The Sudwala caves evoke a sense of wonder by exploring an unmeasured expanse of tunnels and caverns. They are named after a Swazi officer who took refuge after a bloody battle in the valley. This resulted in many tales of lost treasure, including the legend of the “Kruger millions’. Formations within various chambers have highly descriptive names such as ‘The Screaming Monster’ and popular attractions for visitors include the ‘Devil’s Workshop’, the ‘Map of Africa’ on the Cave’s ceiling and the enchanted alcove christened ‘Fairyland’. Most noteworthy of the chambers is the PR Owen Hall, a natural theatre which makes for a suitable performing arts venue (It is named after Mr Owen who bought Sudwala Caves and developed them as an attraction which could be appreciated by the public).


For further information visit http://www.sudwalacaves.com 

Lowveld Botanical Gardens

Situated in Nelspruit, a citrus-growing district the Lowveld Botanical Gardens preserves more than 500 indigenous species. A couple of highlights include a deep gorge carved by the Crocodile River, and the Nels River that unites with the Crocodile to create a tumbling waterfall. And for walking enthusiasts there is the Riverside Trail a 1 km long walk along the meandering Crocodile River.

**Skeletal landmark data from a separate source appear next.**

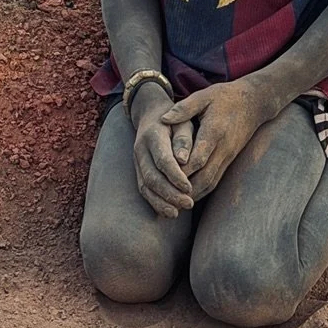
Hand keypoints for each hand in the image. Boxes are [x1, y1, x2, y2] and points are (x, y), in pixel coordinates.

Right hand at [130, 86, 195, 218]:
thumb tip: (184, 160)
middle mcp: (140, 150)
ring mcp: (137, 161)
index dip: (175, 176)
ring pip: (145, 186)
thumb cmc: (175, 121)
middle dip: (170, 194)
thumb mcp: (183, 122)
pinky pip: (143, 189)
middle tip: (189, 204)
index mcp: (153, 135)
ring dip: (161, 202)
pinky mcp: (138, 170)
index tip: (190, 188)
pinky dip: (155, 202)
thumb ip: (184, 140)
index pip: (162, 159)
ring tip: (178, 213)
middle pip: (152, 176)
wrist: (151, 115)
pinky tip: (168, 212)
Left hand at [161, 77, 284, 201]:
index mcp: (214, 131)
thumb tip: (163, 119)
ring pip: (211, 182)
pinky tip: (188, 195)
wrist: (254, 102)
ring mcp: (228, 156)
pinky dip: (202, 190)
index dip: (184, 169)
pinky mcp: (229, 160)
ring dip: (193, 194)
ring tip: (174, 202)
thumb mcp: (204, 96)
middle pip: (205, 176)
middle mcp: (223, 148)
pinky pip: (215, 180)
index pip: (199, 157)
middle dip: (186, 188)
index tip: (167, 177)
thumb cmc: (225, 97)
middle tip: (166, 197)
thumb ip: (183, 108)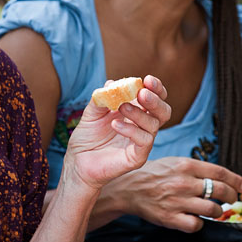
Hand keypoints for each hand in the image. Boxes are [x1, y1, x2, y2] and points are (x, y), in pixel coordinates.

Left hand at [62, 75, 170, 190]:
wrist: (77, 162)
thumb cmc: (87, 138)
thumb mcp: (91, 113)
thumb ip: (102, 98)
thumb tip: (111, 83)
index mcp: (136, 113)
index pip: (155, 98)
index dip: (155, 88)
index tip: (147, 79)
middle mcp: (142, 127)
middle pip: (164, 112)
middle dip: (156, 100)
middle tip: (142, 93)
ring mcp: (142, 143)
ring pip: (154, 125)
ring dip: (139, 113)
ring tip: (121, 107)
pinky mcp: (137, 157)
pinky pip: (144, 141)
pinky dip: (131, 129)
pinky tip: (115, 124)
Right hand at [102, 157, 241, 232]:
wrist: (128, 188)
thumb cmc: (154, 174)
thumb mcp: (175, 162)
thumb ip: (197, 169)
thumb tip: (222, 178)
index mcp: (186, 165)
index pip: (220, 172)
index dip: (237, 181)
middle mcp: (183, 182)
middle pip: (221, 191)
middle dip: (231, 197)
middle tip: (231, 200)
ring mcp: (177, 201)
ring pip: (212, 209)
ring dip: (217, 211)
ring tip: (213, 210)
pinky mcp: (171, 218)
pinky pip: (196, 225)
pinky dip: (199, 223)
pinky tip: (195, 218)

The gardens are a delight to tree and flower lovers, and of special interest is the cycad and tropical rainforest collection which represents the magnificent tropical rainforests of Central and West Africa. Lastly look out for the African green pigeon in the fig trees along the Crocodile River. Therefore if you love trees, birds and being close to water it is a requisite picnic-point to break a journey.



Chimp Eden

The Jane Goodall Institute Chimpanzee Eden, commonly referenced as Chimp Eden is an essential sanctuary for rescued chimpanzees, in the Umhloti Nature Reserve. This sanctuary brings the world of chimpanzees closer to humanity through education end eco-tourism. Here, chimps are given a second chance and rehabilitated with the help of their care-takers. Social skills are re-introduced such as learning how to climb trees and how to live in a social group with their own kind. One hour guided tours take place three times per day, every day of the year (weather permitting)


Induna Adventures

An ideal one-stop Adventure Centre for the thrill seeker near Hazeyview:

  •  Zip-line: Admire views through an exhilarating zip-slide experience which takes you up to speeds of 100km’s per hour.
  •  Abseiling: The abseil rock provides remarkable sights of the Kruger National Park and Sabie River Valley towards God’s Window. It is approximately a 40 minute drive from the Adventure Centre.
  • Quad biking: Located along the Panorama route, trails are guided by professional guides and trails follow tracks through indigenous forests and blue gum plantations to spectacular waterfall view-points.
  • Water-tubing: Descend the Sabie River Gorge with a ‘gecko’ (white water tube that is oval shaped), through class 2 rapids. Half way down the river relish in leaping from an 8m waterfall.




Wild Horses of Kaapschehoop

With its lingering atmosphere of gold-rush days gone, the drive to Kaapschehoop is indisputably unforgettable. It is home to the only wild herds of horses in South Africa. These herds vary between 8-12 horses and are remnants of the British troops that were stationed at Kaapschehoop during the South African War. There are various trails available through teeming woods of eucalyptus and pine trees starting from 1 hour to 3 day wilderness trails, and experience is not a pre-requisite.


Adam’s Calendar

Adam’s Calendar, was discovered in 2003 by fire-fighting pilot, Johan Heine. Studies have placed this man-made structure as being at least 75 000 years old, which predates all other similar structures. The tours through Adam’s Calendar in Kaapsehoop masterfully illustrate the lives of its ancient inhabitants to the visitor. It yields many interesting facts and observations, and the opportunity to view one of the fallen monoliths shaped like the Egyptian Horus hawk head.


Labelled “The lake district of South Africa”, it spans 270 lakes in a 20km radius of the quaint village. Chrissiesmere has a knowledgeable water bird guide who conducts water bird tours during the birding season. A haven for bird-lovers it is rare that all three of South Africa’s crane species birds are found here: Blue Crane; Wattled Crane; and Grey Crowned Crane.